Da quel momento in poi, era stata più sicura di sé e naturale, e si erano
divertiti entrambi a tal punto che era successo di nuovo, e stavolta era stata
Blair a prendere l’iniziativa, spingendolo sul letto e cominciando a far
scorrere giù lentamente la chiusura lampo del vestito...
“Che hai, ti sei drogato?”
sbottò Blair. Chuck fu catapultato nel presente e si accorse di averla fissata
in silenzio più a lungo di quanto intendesse, imbambolato da quei ricordi sempre
dilettevoli. Le occhieggiò le belle gambe con un sorrisetto sfrontato:
“Porti le autoreggenti?”
“Cosa? Non ti riguarda!”
brontolò, aggrottando la fronte. Chuck sospirò, scuotendo lievemente il capo.
“Peccato. Credevo che al college
si facessero conversazioni stimolanti.”
“Non hai ancora risposto alla
mia domanda.” rimarcò lei petulante, ignorandolo.
“Non mi sono drogato. Non
ancora, almeno.”
“Non quella, idiota!” lo insultò
Blair, veemente. “Perché sei qui?”.
Chuck trovava divertente
l’elevato grado di suscettibilità di lei, ma non gli sembrava il momento adatto
per manifestarlo (Blair poteva diventare oltremodo violenta, in alcuni casi),
così si limitò ad accontentarla:
“Sono qui per gli Skull and
Bones di Yale.”
“Ah, già.” annuì Blair
distrattamente, guardando un gruppo di studenti seduti a chiacchierare su una
panchina. I suoi occhi si soffermarono sul grosso girasole di plastica che una
ragazza portava sulla camicetta e una ruga sottile le si formò fra le
sopracciglia. Dedicò qualche altro secondo a fissare con disapprovazione
l’accessorio e poi si riscosse, tornando a lui: “E come è andata?”
“Non potrei parlarne.”
temporeggiò, tanto per stuzzicarla, e infatti lei gli scoccò un’occhiata torva e
spazientita assolutamente adorabile. Soddisfatto, proseguì: “Diciamo solo che
stasera arriveranno un gruppo di ragazze di fiducia pronte a sollazzare i
membri della società segreta, se capisci cosa intendo.”

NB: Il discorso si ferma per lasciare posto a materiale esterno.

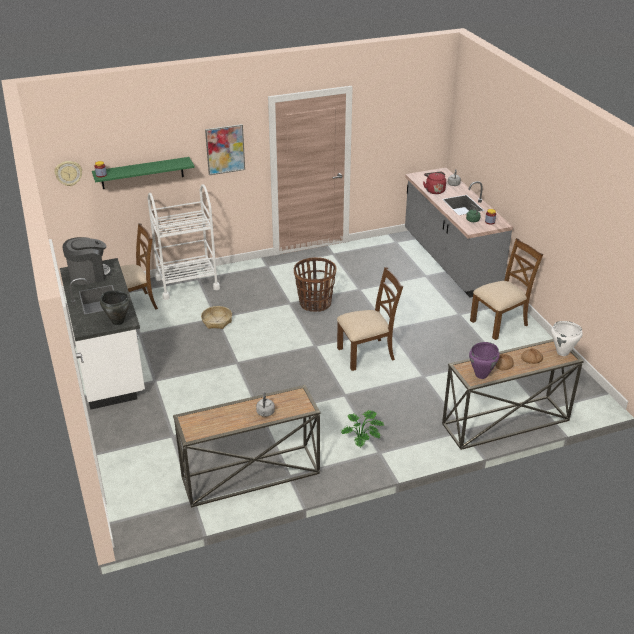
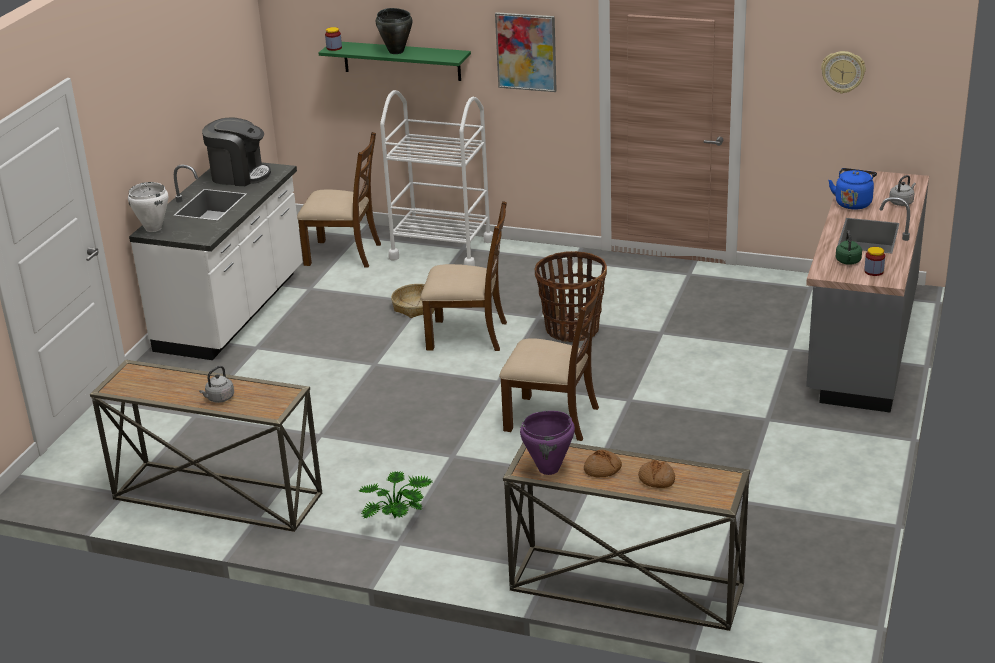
camera: 40 degrees right, 5 degrees down
(68, 173) = (302, 37): wall clock -> wall clock (843, 71)
(118, 321) = (194, 234): black cooking pot -> black cooking pot (396, 51)
(434, 190) = (853, 203): red kettle -> blue kettle
(500, 323) = (817, 455): brown chair -> brown chair (468, 335)
(562, 353) = (718, 491): white cooking pot -> white cooking pot (153, 228)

“Sei disgustoso.” ribatté Blair
automaticamente, arricciando il naso. Chuck ghignò:
“Sono per loro, non per me. I
miei standard sono infinitamente più alti”.
Tese la mano per prenderle il
mento, allusivo e lei sollevò le sopracciglia, altera.
“Fossi in te, mi accontenterei.”
lo respinse, algida. Chuck decise che se Blair voleva fare la perfida e rendere
la fantasia della bibliotecaria inattuabile, lui l’avrebbe ripagata con lo
stesso atteggiamento. Soltanto in modo più subdolo, com’era nel suo
stile.
“Ma dimmi di te, sono curioso:
sei stata invitata alla famosa cena del Rettore?” domandò mellifluo,
accarezzandole la guancia con condiscendenza, e si compiacque quando la vide
irrigidirsi, a disagio.
“Lo sarò.” rispose decisa,
scacciando la sua mano.
“Credevo che i colloqui si
tenessero questa mattina.” obiettò Chuck, con disinvoltura.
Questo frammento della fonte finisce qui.